===== MATERIAL TO PROCESS =====
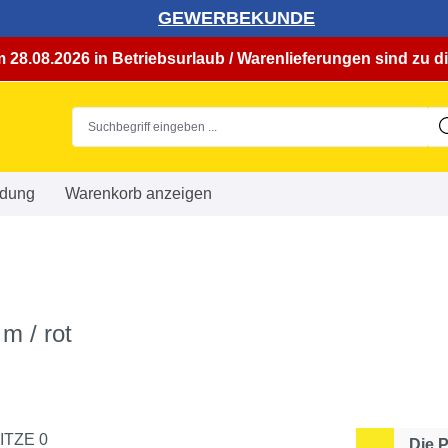
GEWERBEKUNDE
 28.08.2026 in Betriebsurlaub / Warenlieferungen sind zu di
dung
Warenkorb anzeigen
m / rot
Die 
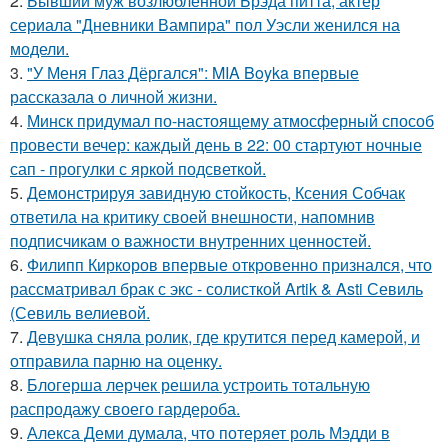
2.
Бывший муж возлюбленной Брэда питта, актер
сериала "Дневники Вампира" пол Уэсли женился на
модели.
3.
"У Меня Глаз Дёргался": MIA Boyka впервые
рассказала о личной жизни.
4.
Минск придумал по-настоящему атмосферный способ
провести вечер: каждый день в 22: 00 стартуют ночные
сап - прогулки с яркой подсветкой.
5.
Демонстрируя завидную стойкость, Ксения Собчак
ответила на критику своей внешности, напомнив
подписчикам о важности внутренних ценностей.
6.
Филипп Киркоров впервые откровенно признался, что
рассматривал брак с экс - солисткой Artik & Asti Севиль
(Севиль велиевой.
7.
Девушка сняла ролик, где крутится перед камерой, и
отправила парню на оценку.
8.
Блогерша лерчек решила устроить тотальную
распродажу своего гардероба.
9.
Алекса Деми думала, что потеряет роль Мэдди в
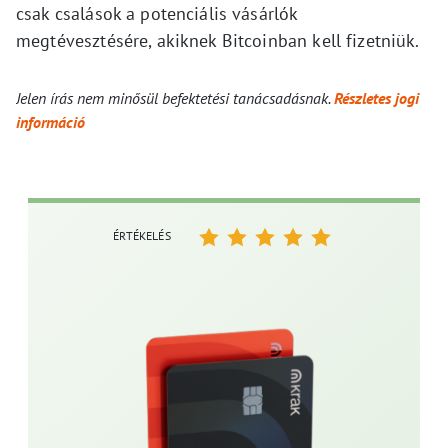
csak csalások a potenciális vásárlók
megtévesztésére, akiknek Bitcoinban kell fizetniük.
Jelen írás nem minősül befektetési tanácsadásnak.
Részletes jogi
információ
ÉRTÉKELÉS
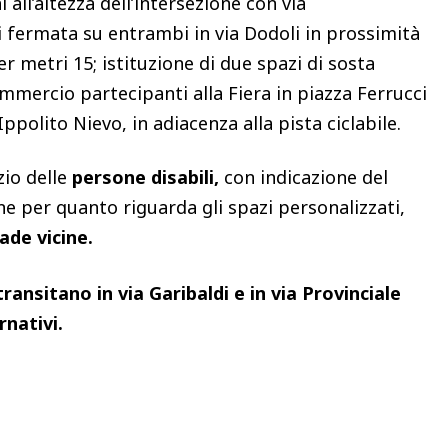
 all’altezza dell’intersezione con via
 di fermata su entrambi in via Dodoli in prossimità
er metri 15; istituzione di due spazi di sosta
ommercio partecipanti alla Fiera in piazza Ferrucci
Ippolito Nievo, in adiacenza alla pista ciclabile.
zio delle
persone disabili,
con indicazione del
ne per quanto riguarda gli spazi personalizzati,
ade vicine.
ransitano in via Garibaldi e in via Provinciale
rnativi.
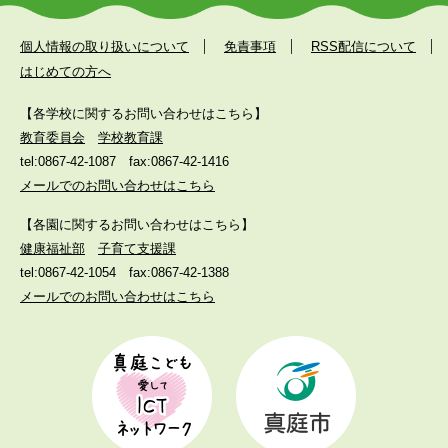
個人情報の取り扱いについて
免責事項
RSS配信について
はじめての方へ
【各学校に関するお問い合わせはこちら】
教育委員会
学校教育課
tel:0867-42-1087
fax:0867-42-1416
メールでのお問い合わせはこちら
【各園に関するお問い合わせはこちら】
健康福祉部
子育て支援課
tel:0867-42-1054
fax:0867-42-1388
メールでのお問い合わせはこちら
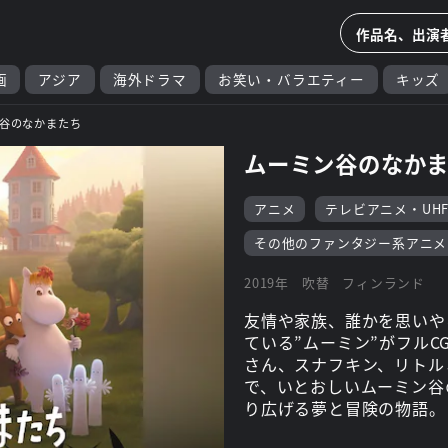
画
アジア
海外ドラマ
お笑い・バラエティー
キッズ
谷のなかまたち
ムーミン谷のなか
アニメ
テレビアニメ・UH
その他のファンタジー系アニメ
2019年
吹替
フィンランド
友情や家族、誰かを思いや
ている”ムーミン”がフル
さん、スナフキン、リトル
で、いとおしいムーミン谷
り広げる夢と冒険の物語。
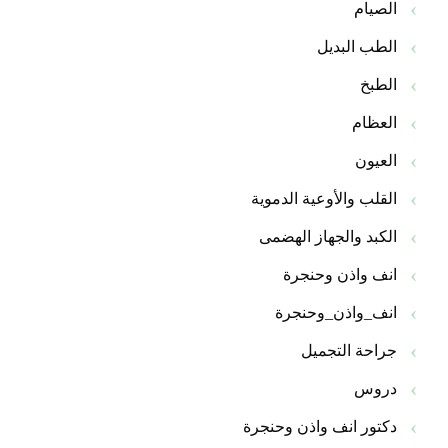
الصيام
الطب البديل
الطبخ
العظام
العيون
القلب والأوعية الدموية
الكبد والجهاز الهضمى
انف واذن وحنجرة
انف_واذن_وحنجرة
جراحة التجميل
دروس
دكتور انف واذن وحنجرة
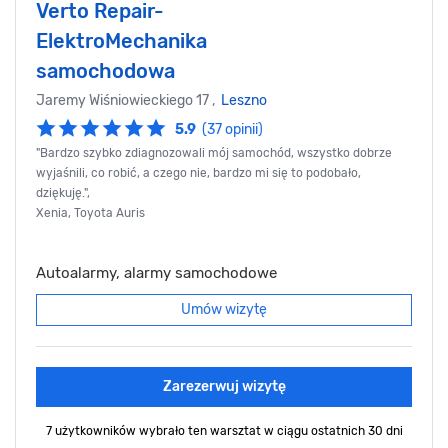
Verto Repair-
ElektroMechanika
samochodowa
Jaremy Wiśniowieckiego 17 ,
Leszno
5.9
(37 opinii)
"Bardzo szybko zdiagnozowali mój samochód, wszystko dobrze
wyjaśnili, co robić, a czego nie, bardzo mi się to podobało,
dziękuję.",
Xenia, Toyota Auris
Autoalarmy, alarmy samochodowe
Umów wizytę
Zarezerwuj wizytę
7 użytkowników wybrało ten warsztat
w ciągu ostatnich 30 dni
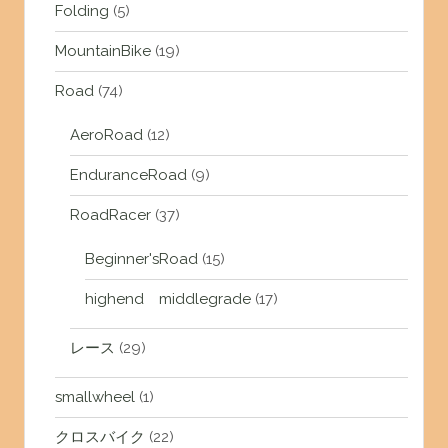
Folding
(5)
MountainBike
(19)
Road
(74)
AeroRoad
(12)
EnduranceRoad
(9)
RoadRacer
(37)
Beginner'sRoad
(15)
highend middlegrade
(17)
レース
(29)
smallwheel
(1)
クロスバイク
(22)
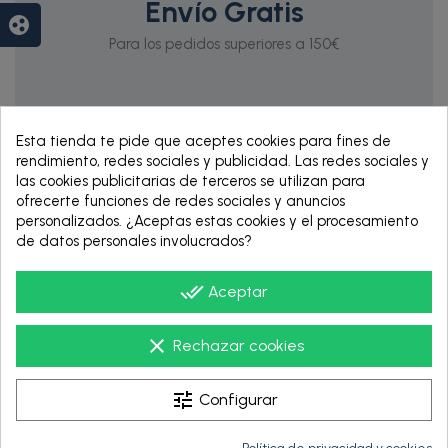
Envío Gratis
group_work
Para los pedidos superiores a 150€
Esta tienda te pide que aceptes cookies para fines de
rendimiento, redes sociales y publicidad. Las redes sociales y
las cookies publicitarias de terceros se utilizan para
ofrecerte funciones de redes sociales y anuncios
personalizados. ¿Aceptas estas cookies y el procesamiento
de datos personales involucrados?
RENTING DE 12
done_all
HASTA 60 MESES
Aceptar
clear
Rechazar cookies
tune
Configurar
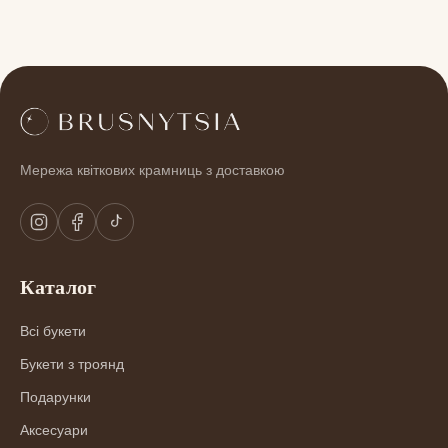
Мережа квіткових крамниць з доставкою
Каталог
Всі букети
Букети з троянд
Подарунки
Аксесуари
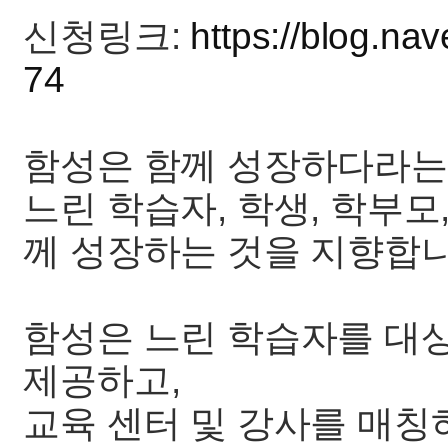
신청링크:
https://blog.n
74
함성은 함께 성장하다라는
느린 학습자, 학생, 학부모
께 성장하는 것을 지향합니
함성은 느린 학습자를 대
제공하고,
교육 센터 및 강사를 매칭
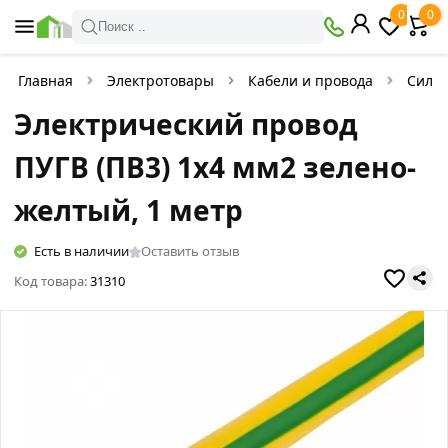
0
0
Поиск ..
Главная
Электротовары
Кабели и провода
Силов
Электрический провод
ПУГВ (ПВ3) 1x4 мм2 зелено-
желтый, 1 метр
Есть в наличии
Оставить отзыв
Код товара:
31310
=====
An exact copy of all entries is needed, with no pictures in it.

GEWERBEKUNDE
 28.08.2026 in Betriebsurlaub / Warenlieferungen sind zu di
dung
Warenkorb anzeigen
m / rot
Die 
2.
Бывший муж возлюбленной Брэда питта, актер
сериала "Дневники Вампира" пол Уэсли женился на
модели.
3.
"У Меня Глаз Дёргался": MIA Boyka впервые
рассказала о личной жизни.
4.
Минск придумал по-настоящему атмосферный способ
провести вечер: каждый день в 22: 00 стартуют ночные
сап - прогулки с яркой подсветкой.
5.
Демонстрируя завидную стойкость, Ксения Собчак
ответила на критику своей внешности, напомнив
подписчикам о важности внутренних ценностей.
6.
Филипп Киркоров впервые откровенно признался, что
рассматривал брак с экс - солисткой Artik & Asti Севиль
(Севиль велиевой.
7.
Девушка сняла ролик, где крутится перед камерой, и
отправила парню на оценку.
8.
Блогерша лерчек решила устроить тотальную
распродажу своего гардероба.
9.
Алекса Деми думала, что потеряет роль Мэдди в
csak csalások a potenciális vásárlók
megtévesztésére, akiknek Bitcoinban kell fizetniük.
Jelen írás nem minősül befektetési tanácsadásnak.
Részletes jogi
információ
ÉRTÉKELÉS
 all’altezza dell’intersezione con via
 di fermata su entrambi in via Dodoli in prossimità
er metri 15; istituzione di due spazi di sosta
ommercio partecipanti alla Fiera in piazza Ferrucci
Ippolito Nievo, in adiacenza alla pista ciclabile.
zio delle
persone disabili,
con indicazione del
ne per quanto riguarda gli spazi personalizzati,
ade vicine.
ransitano in via Garibaldi e in via Provinciale
rnativi.
個人情報の取り扱いについて
免責事項
RSS配信について
はじめての方へ
【各学校に関するお問い合わせはこちら】
教育委員会
学校教育課
tel:0867-42-1087
fax:0867-42-1416
メールでのお問い合わせはこちら
【各園に関するお問い合わせはこちら】
健康福祉部
子育て支援課
tel:0867-42-1054
fax:0867-42-1388
メールでのお問い合わせはこちら
画
アジア
海外ドラマ
お笑い・バラエティー
キッズ
谷のなかまたち
ムーミン谷のなか
アニメ
テレビアニメ・UH
その他のファンタジー系アニメ
2019年
吹替
フィンランド
友情や家族、誰かを思いや
ている”ムーミン”がフル
さん、スナフキン、リトル
で、いとおしいムーミン谷
り広げる夢と冒険の物語。
الصيام
الطب البديل
الطبخ
العظام
العيون
القلب والأوعية الدموية
الكبد والجهاز الهضمى
انف واذن وحنجرة
انف_واذن_وحنجرة
جراحة التجميل
دروس
دكتور انف واذن وحنجرة
Verto Repair-
ElektroMechanika
samochodowa
Jaremy Wiśniowieckiego 17 ,
Leszno
5.9
(37 opinii)
"Bardzo szybko zdiagnozowali mój samochód, wszystko dobrze
wyjaśnili, co robić, a czego nie, bardzo mi się to podobało,
dziękuję.",
Xenia, Toyota Auris
Autoalarmy, alarmy samochodowe
Umów wizytę
Zarezerwuj wizytę
7 użytkowników wybrało ten warsztat
w ciągu ostatnich 30 dni
Folding
(5)
MountainBike
(19)
Road
(74)
AeroRoad
(12)
EnduranceRoad
(9)
RoadRacer
(37)
Beginner'sRoad
(15)
highend middlegrade
(17)
レース
(29)
smallwheel
(1)
クロスバイク
(22)
Envío Gratis
group_work
Para los pedidos superiores a 150€
Esta tienda te pide que aceptes cookies para fines de
rendimiento, redes sociales y publicidad. Las redes sociales y
las cookies publicitarias de terceros se utilizan para
ofrecerte funciones de redes sociales y anuncios
personalizados. ¿Aceptas estas cookies y el procesamiento
de datos personales involucrados?
RENTING DE 12
done_all
HASTA 60 MESES
Aceptar
clear
Rechazar cookies
tune
Configurar
Мережа квіткових крамниць з доставкою
Каталог
Всі букети
Букети з троянд
Подарунки
Аксесуари
신청링크:
https://blog.n
74
함성은 함께 성장하다라는
느린 학습자, 학생, 학부모
께 성장하는 것을 지향합니
함성은 느린 학습자를 대
제공하고,
교육 센터 및 강사를 매칭
0
0
Поиск ..
Главная
Электротовары
Кабели и провода
Силов
Электрический провод
ПУГВ (ПВ3) 1x4 мм2 зелено-
желтый, 1 метр
Есть в наличии
Оставить отзыв
Код товара:
31310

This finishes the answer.